Nach Dokumenten zum Friedhof. Zur Langemarckhalle habe ich auch ein bisschen was gefunden, aber eher weniger. Hier suche ich primär Material zur Kriegsgräberstätte, vor allem Informationen zur Gestaltung, auch zur Gartenbauarchitektur – denn dazu findet man einfach keine Literatur, vor allem keine neuere. Die hat 1950 aufgehört. 
 

Das klingt nach einem sehr umfassenden Projekt.

Ja, ich muss selbst noch meinen roten Faden finden. Denn natürlich kann man nicht alles im vollen Umfang betrachten. Aber weil es zum Langemarck-Mythos immer nur punktuelle Ansätze gegeben hat, würde ich das gerne mal im Ganzen betrachten – von damals bis heute. 

Die historische und kunsthistorische Perspektive überschneiden sich. Nimmt man noch die Erinnerungskultur hinzu, ist man auch ganz schnell bei der Soziologie.
 

Sind Sie durch Ihre Masterarbeit das erste Mal mit dem Volksbund in Kontakt gekommen?

Tatsächlich kannte ich den Volksbund nicht. Mir ist dann eingefallen, dass ich im Studium eine Kommilitonin kennengelernt hatte, die Jugendarbeit im Volksbund gemacht und Schulgruppen begleitet und betreut hat. Damals dachte ich mir: Okay, seltsames, aber interessantes Hobby! Ich hatte davon vorher tatsächlich noch nie gehört, auch nicht welches Ausmaß, welche Größe der Verband hat. Als ich mit meiner Recherche anfing, musste ich daran denken.
 

Entspricht das, was Sie jetzt vom Volksbund sehen und erleben, der Vorstellung, die Sie vorher hatten? 

(Lacht) Ich glaube, der Volksbund ist sehr viel dynamischer und netter, als ich ihn mir vorgestellt habe. Also, ich dachte ehrlich gesagt, ich komme in einen dunklen Archivraum und sitze dort ein paar Tage allein mit meinen Akten, aber es ist ja hier ein supernettes Umfeld.

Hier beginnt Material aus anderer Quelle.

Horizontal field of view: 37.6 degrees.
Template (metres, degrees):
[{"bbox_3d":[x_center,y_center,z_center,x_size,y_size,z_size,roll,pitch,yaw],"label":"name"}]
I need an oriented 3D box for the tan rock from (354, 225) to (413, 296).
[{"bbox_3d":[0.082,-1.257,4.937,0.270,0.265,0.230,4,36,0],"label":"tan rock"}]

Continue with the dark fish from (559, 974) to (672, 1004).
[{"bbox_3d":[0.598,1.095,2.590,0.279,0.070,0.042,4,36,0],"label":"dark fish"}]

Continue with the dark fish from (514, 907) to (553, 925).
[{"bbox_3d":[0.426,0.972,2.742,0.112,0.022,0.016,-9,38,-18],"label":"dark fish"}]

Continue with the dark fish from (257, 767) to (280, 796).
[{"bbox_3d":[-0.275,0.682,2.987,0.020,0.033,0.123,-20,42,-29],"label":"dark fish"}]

Ich komme gerne zum Arbeiten her.
 

Haben Sie eine Idee, wie man den Volksbund unter Studierenden bekannter machen könnte?

Generell wird an der Uni sehr wenig zu „Kriegsgräbern“ angeboten. Das Thema taucht nicht auf. Ich fände es spannend, wenn es mehr Angebote wie Vorlesungen oder Seminare gäbe. Mein erster Kontakt war ein Seminar zu Denkmälern in Berlin. Das hatte eigentlich auch nichts mit Kriegsgräbern zu tun. Es war Zufall, dass die Langemarckhalle diesen historischen Kontext hatte. Ich hätte genauso gut über das Brandenburger Tor oder das Holocaust-Mahnmal arbeiten können. 
 

Wie sehen Ihre Pläne aus? Haben Sie sich einen zeitlichen Rahmen für die Promotion gesetzt?

Ja, tatsächlich habe ich mir einen sehr weiten zeitlichen Rahmen gesetzt. Ich arbeite Vollzeit und habe mir gesagt: Ich will’s probieren! Wenn’s am Ende klappt, ist es super, aber ich will mir keinen ganz großen Druck machen. 

Mein Ziel wäre, bevor ich 40 bin, die Promotion fertig zu kriegen (lacht). Ansonsten weiß ich nicht, ob ich später noch einmal in die wissenschaftliche Schiene gehen möchte. Ich fühle mich ganz wohl in meinem Arbeitsbereich im „International Office“, finde es jetzt aber auch spannend, mal wieder eine andere Perspektive einzunehmen und wissenschaftlich zu arbeiten. Wer weiß, was sich ergibt.
 

Liebe Frau Zeitz, vielen Dank für das Gespräch und alles Gute für Ihre Promotion!